- _WHAT THIS TASK INVOLVES_
Where the string "local" appears in a line of the data, show that line.

───── PROVIDED DATA ─────

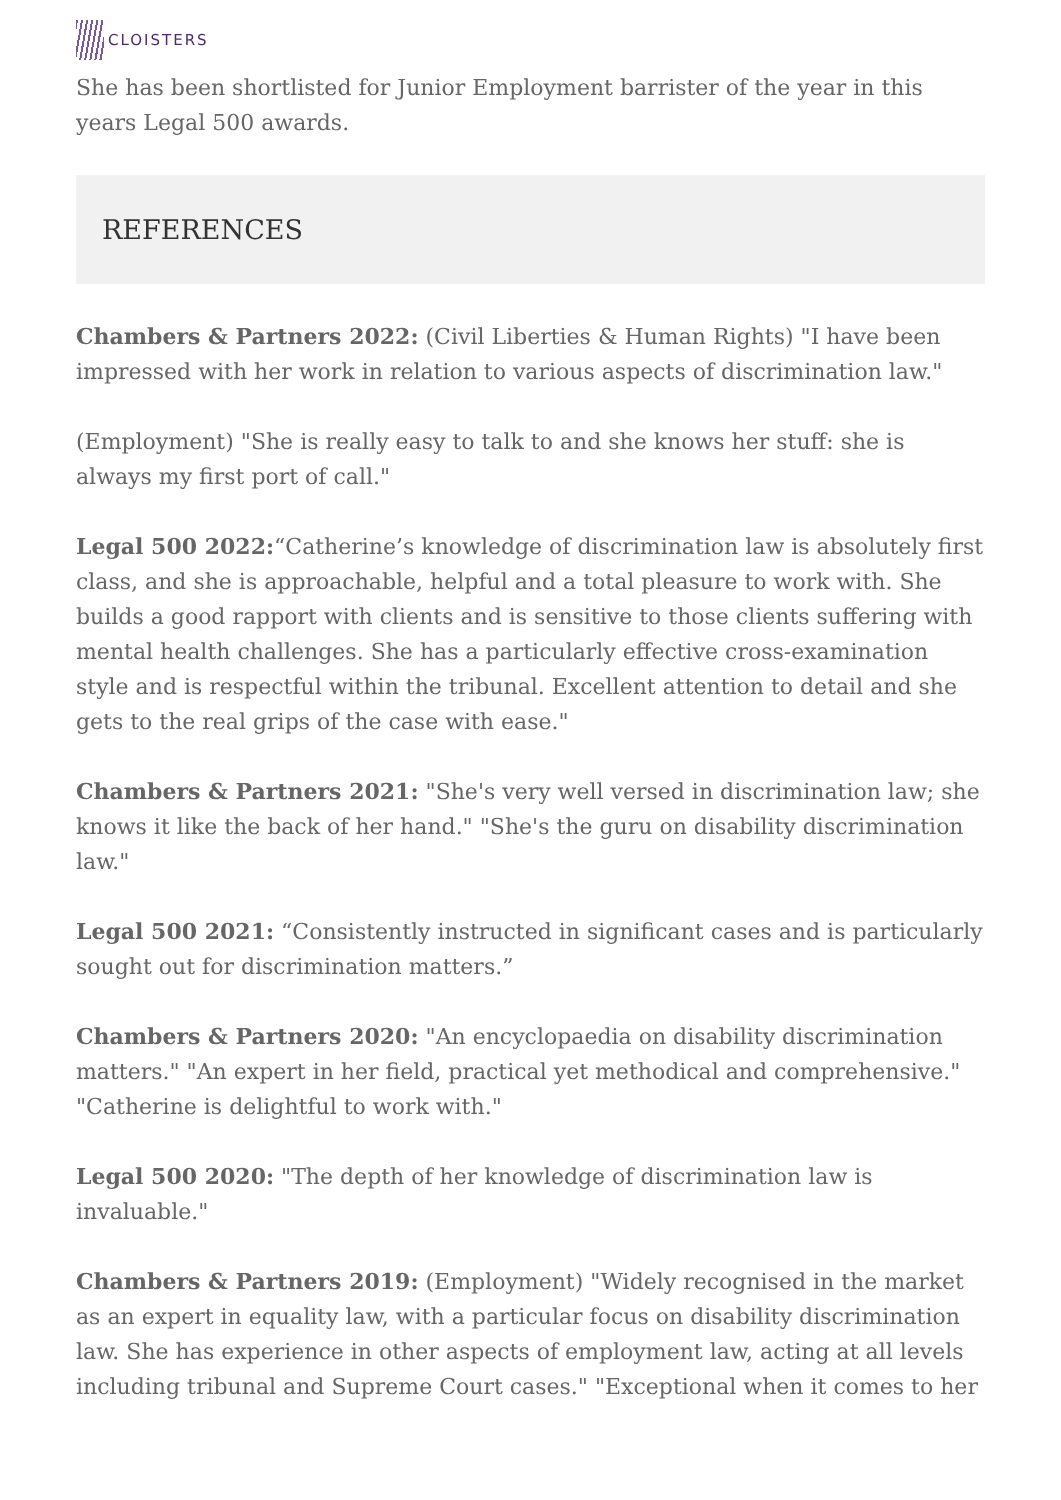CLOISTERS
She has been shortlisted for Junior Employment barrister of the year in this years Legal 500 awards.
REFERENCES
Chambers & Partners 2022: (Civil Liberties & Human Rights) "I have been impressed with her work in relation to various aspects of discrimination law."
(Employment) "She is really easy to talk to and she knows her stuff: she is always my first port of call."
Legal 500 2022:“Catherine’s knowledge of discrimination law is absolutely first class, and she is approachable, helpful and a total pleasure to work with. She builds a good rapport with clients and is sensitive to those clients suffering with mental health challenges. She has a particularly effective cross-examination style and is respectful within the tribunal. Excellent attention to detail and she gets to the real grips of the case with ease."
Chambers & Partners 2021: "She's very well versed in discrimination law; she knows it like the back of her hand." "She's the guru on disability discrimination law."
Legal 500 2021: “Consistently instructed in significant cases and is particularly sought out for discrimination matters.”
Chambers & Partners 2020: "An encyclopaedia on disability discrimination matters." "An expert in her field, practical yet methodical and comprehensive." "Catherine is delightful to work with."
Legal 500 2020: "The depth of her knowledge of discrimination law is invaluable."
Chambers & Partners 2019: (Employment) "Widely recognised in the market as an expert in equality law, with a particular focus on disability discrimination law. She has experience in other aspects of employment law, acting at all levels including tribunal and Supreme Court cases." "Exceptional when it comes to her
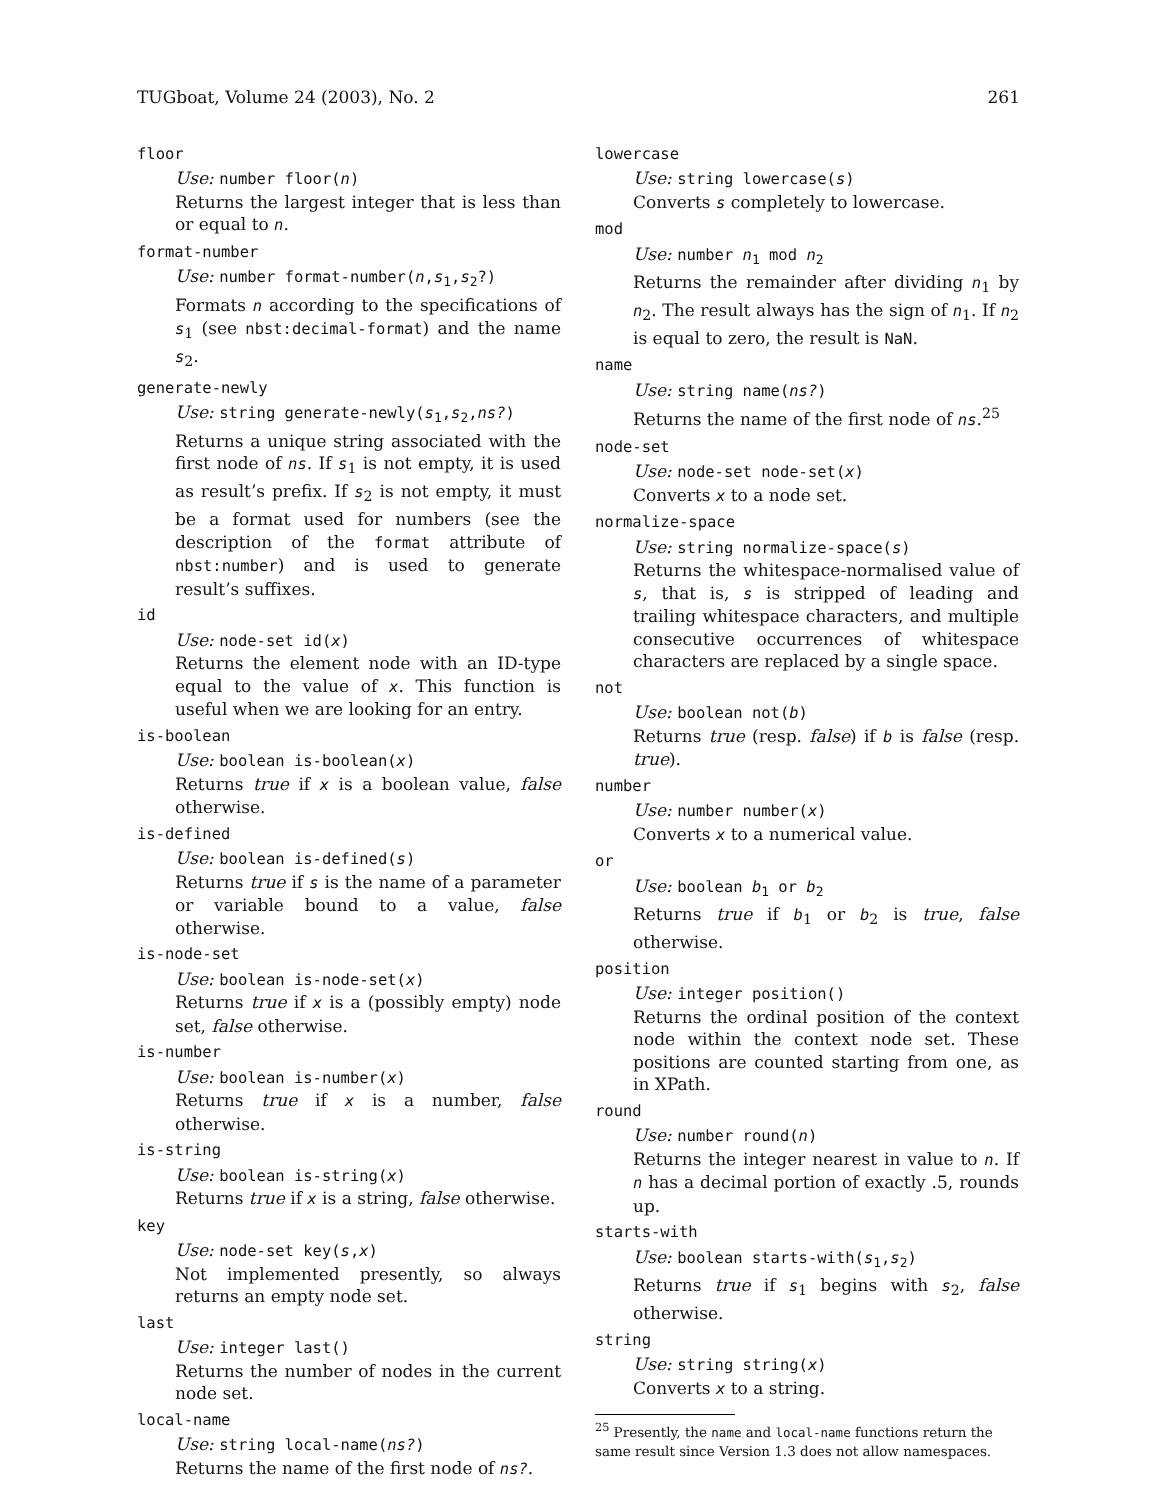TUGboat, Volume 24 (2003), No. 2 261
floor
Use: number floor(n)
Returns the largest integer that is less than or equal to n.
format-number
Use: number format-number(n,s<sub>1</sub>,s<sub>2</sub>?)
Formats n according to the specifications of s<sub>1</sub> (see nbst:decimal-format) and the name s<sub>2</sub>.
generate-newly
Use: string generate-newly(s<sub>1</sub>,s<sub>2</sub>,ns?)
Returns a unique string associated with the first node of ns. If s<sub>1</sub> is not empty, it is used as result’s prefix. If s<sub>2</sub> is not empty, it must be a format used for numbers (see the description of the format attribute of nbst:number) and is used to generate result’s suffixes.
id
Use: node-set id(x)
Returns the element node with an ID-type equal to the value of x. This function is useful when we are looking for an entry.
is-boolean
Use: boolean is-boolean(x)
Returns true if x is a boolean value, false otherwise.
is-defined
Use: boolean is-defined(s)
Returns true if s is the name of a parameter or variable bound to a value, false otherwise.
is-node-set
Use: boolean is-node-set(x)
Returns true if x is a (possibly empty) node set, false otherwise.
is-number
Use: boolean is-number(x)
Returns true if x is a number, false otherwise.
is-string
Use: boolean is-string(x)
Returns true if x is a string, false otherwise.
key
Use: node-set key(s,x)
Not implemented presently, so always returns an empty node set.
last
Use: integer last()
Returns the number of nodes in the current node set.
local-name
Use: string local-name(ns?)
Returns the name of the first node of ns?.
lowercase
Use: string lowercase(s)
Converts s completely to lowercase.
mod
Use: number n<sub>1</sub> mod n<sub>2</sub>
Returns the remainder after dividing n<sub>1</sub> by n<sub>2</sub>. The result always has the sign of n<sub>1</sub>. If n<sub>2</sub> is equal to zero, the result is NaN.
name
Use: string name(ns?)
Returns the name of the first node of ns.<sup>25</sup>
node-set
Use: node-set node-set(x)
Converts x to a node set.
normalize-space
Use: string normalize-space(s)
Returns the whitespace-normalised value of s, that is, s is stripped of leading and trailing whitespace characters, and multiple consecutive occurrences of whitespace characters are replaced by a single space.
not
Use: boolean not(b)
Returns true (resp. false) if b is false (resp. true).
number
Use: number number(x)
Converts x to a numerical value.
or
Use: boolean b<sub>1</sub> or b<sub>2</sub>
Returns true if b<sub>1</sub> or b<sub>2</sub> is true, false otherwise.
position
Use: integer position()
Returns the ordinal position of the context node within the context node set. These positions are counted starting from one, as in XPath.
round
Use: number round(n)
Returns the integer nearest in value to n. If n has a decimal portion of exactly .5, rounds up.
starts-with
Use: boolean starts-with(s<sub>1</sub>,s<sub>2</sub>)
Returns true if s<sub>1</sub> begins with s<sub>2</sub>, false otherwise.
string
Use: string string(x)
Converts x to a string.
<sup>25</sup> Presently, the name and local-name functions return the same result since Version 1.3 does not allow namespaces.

─────

- _ANSWER TO THE PROBLEM_
local-name
Use: string local-name(ns?)
<sup>25</sup> Presently, the name and local-name functions return the same result since Version 1.3 does not allow namespaces.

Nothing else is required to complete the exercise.